Saturday, October 10, 2009

Book Review: "The Baylors of Newmarket"

In The Baylors of Newmarket (iUniverse, 2009), Thomas Katheder has written a biblio-biography of two generations of a Virginia planter family. It is an excellent survey of the literature and sources on colonial and early national-era private libraries in Virginia, including the types of books typically (and atypically) seen, the relative size of collections, and the methods by which books were obtained.

Katheder focuses on Col. John Baylor (1702-1772) and his son John Baylor IV (1750-1808). The former's letterbooks, probate inventory and purchase records from the Virginia Gazette allow us to reconstruct his library nearly completely (and I have done so here, by working with Mr. Katheder).
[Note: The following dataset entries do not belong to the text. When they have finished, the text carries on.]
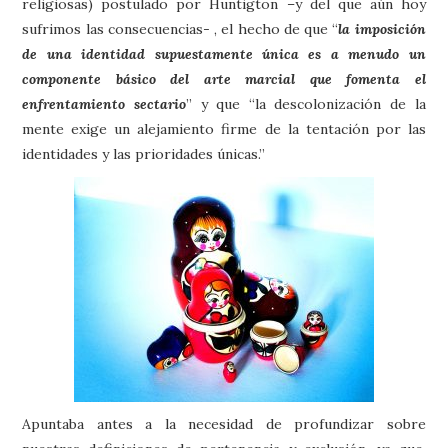
religiosas) postulado por Huntigton –y del que aún hoy
sufrimos las consecuencias- , el hecho de que “
la imposición
de una identidad supuestamente única es a menudo un
componente básico del arte marcial que fomenta el
enfrentamiento sectario
” y que “la descolonización de la
mente exige un alejamiento firme de la tentación por las
identidades y las prioridades únicas.”
Apuntaba antes a la necesidad de profundizar sobre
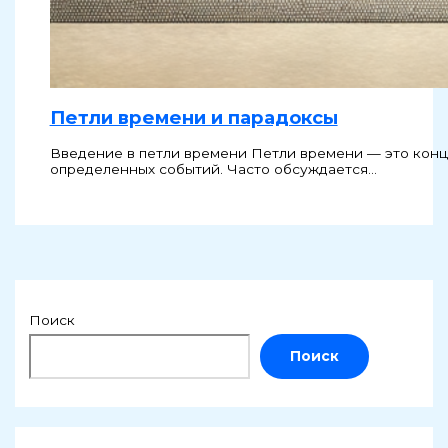
Петли времени и парадоксы
Введение в петли времени Петли времени — это конц
определенных событий. Часто обсуждается…
Поиск
Поиск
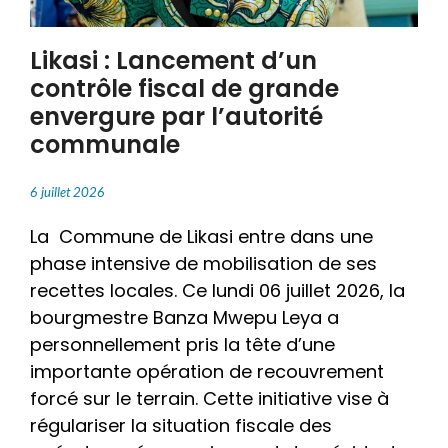
Likasi : Lancement d’un
contrôle fiscal de grande
envergure par l’autorité
communale
6 juillet 2026
La Commune de Likasi entre dans une
phase intensive de mobilisation de ses
recettes locales. Ce lundi 06 juillet 2026, la
bourgmestre Banza Mwepu Leya a
personnellement pris la tête d’une
importante opération de recouvrement
forcé sur le terrain. Cette initiative vise à
régulariser la situation fiscale des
The colonel's son added significantly to the library, which numbered between twelve and thirteen hundred volumes at the time of his death. Unfortunately no inventory of the library was made at that time, so we are unable to know with certainty what specific books John Baylor IV added to the collection. Katheder takes a good stab at the question, though, suggesting authors and types of books that John Baylor IV probably acquired during a European stay in the late 1770s (a source he thought might have been a list of books in the collection, however, has turned out to be something different, a list of European authors copied directly from Jedidiah Morse's American Universal Geography).
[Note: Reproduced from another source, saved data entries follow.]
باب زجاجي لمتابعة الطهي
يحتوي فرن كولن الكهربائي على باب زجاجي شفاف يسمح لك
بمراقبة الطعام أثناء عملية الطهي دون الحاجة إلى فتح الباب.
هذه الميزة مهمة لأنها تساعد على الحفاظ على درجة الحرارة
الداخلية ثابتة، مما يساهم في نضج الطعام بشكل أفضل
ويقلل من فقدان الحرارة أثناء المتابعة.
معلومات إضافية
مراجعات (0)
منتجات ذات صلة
The book itself delves deeply into the transatlantic literary culture of the eighteenth century, and into the precarious financial state of Virginia planters (Baylor would within the span of a few years pay the highest price ever paid in colonial America for a horse - 1,000 guineas for Fearnought in 1764 - and then at his death be deeply in debt, probably insolvent). The curse of the Baylor clan seemed to be that they hadn't much head for business, but they certainly knew and cared about their books. That much is clear from Katheder's fine and detailed study.

The endnotes Katheder provides are superb, and add much to the content and context of the study.